With a pang of sympathy, she could tell Rand’s feelings were mixed. He’d flown away with Nadiana last night, but he’d come in peace to Larkan. He was caught in the middle and trying to be fair to everyone. She almost forgave him for toasting her truck.

Keltie cleared her throat. “You want orders? Fly as much as you like and to go wherever you want to go. You don’t need to live underground if you don’t want to.”

Both Rand and Larkan turned to look at her. The weight of their combined gazes made her want to squirm, but their eyes held a wild, vital hope.

“You are first among the Flameborn,” Rand said to Larkan, his tone grave and full of ceremony. “Do you endorse her words?”

“I do,” Larkan answered.

Rand raised his hands. “Then speak them to those who have gathered to hear, and whoever follows you shall be your tribe.”

Larkan turned to the assembly and repeated Keltie’s words in their own tongue. Every last dragon raised its head in a triumphant bellow, wings fanning out as they roared, and then they shot into the air, one after another. Mickel ran in circles through the valley, popping into dragon form and back again with whoops of delight.

“They accept you as their leaders, though one of you is but a human,” Rand said, his face troubled. “Half the dragons of the den have joined you. Nadiana will be wroth.”

Larkan put a hand on his shoulder. “Will you come with me, friend?”

Rand bowed his head. “No. Nadiana needs someone to lead her to wisdom, by degrees if necessary. I must be there for her.” With those words, Rand turned and leaped into the air, transforming before his feet even left the ground. The huge bronze dragon lifted high above, flapping his massive wings.

“He must love her,” Keltie said.

Larkan nodded. “Rand is not easily dissuaded once he sets his heart upon a task. I have hope for them both, though it is fortunate he has a thick hide.”

* * *

From decision to action took little time. Keltie stopped long enough to pick through the wreckage of her campsite, but Rand’s flames had reduced almost everything to ash. She gathered what supplies she could, and by the time the sun reached its zenith they were in the air.
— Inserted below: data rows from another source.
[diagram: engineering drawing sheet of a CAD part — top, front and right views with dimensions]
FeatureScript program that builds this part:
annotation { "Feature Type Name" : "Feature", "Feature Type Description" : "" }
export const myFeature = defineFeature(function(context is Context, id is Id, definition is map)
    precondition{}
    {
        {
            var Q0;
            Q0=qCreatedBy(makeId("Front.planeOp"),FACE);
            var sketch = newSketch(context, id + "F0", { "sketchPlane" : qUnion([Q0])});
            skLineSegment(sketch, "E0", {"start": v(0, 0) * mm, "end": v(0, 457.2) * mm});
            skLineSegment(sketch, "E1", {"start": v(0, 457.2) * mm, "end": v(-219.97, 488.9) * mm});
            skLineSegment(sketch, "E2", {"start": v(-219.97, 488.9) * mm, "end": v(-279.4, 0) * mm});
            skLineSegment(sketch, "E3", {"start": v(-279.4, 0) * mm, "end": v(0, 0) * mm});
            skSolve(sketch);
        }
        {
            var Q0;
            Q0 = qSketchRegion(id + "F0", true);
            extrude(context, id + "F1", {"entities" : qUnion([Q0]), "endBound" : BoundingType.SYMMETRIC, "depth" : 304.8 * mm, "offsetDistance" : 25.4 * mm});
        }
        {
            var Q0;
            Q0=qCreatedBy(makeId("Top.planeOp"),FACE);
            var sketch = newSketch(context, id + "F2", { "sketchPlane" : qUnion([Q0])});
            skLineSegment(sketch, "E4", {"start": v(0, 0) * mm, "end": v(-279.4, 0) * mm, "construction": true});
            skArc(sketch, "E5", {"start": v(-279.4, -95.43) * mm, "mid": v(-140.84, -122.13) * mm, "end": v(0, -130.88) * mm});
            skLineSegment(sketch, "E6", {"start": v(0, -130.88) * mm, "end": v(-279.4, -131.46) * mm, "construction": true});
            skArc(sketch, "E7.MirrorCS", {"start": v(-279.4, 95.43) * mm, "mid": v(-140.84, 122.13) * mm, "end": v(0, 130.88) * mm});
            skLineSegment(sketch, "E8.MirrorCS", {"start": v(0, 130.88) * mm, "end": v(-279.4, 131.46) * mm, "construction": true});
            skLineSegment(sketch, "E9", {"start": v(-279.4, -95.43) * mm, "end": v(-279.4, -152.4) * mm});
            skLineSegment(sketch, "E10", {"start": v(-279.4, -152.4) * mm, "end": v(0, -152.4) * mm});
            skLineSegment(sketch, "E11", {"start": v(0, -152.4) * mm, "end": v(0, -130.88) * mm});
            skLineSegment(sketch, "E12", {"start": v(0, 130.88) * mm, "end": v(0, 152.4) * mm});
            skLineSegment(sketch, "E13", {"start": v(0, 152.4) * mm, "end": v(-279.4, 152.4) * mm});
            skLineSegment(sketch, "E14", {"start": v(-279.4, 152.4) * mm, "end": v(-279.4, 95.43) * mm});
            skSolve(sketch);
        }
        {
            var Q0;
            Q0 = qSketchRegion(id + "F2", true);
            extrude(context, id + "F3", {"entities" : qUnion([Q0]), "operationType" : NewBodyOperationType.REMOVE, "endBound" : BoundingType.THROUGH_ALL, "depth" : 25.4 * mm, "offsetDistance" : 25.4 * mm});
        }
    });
This time Keltie rode on Larkan’s back, perching between his massive wings. They flew north because that was where legend said the Old Ones had gone to find the rift that would take them to the Summerland. The other dragons fanned out behind them, a dozen of the Flameborn in a protective ring around the others. There was an almost equal balance between the males and females, along with a handful of younglings, including Mickel. Keltie craned her neck to take in the sight of the tribe flying behind Larkan. It was breathtaking, their bright coats like a multicolored tapestry sewn with gems.

Larkan flew high, skimming through pockets of cloud. Of the dragons he was by far the most comfortable in the air. He did not rush the pace, but by the middle of the afternoon, she sensed that the smallest of the dragons were growing weary.

She was tired, too, but curiosity kept her from complaining. Keltie had never seen the mountain range from that viewpoint, the valleys and rivers mere wrinkles in a relentless landscape of rock and snow. And it was cold. She leaned forward, almost lying down on Larkan’s back for warmth and shelter from the wind. The air was so icy her nose had gone numb, and her eyes were half-blind with tears. And yet despite her blurred vision, she saw something she hadn’t expected.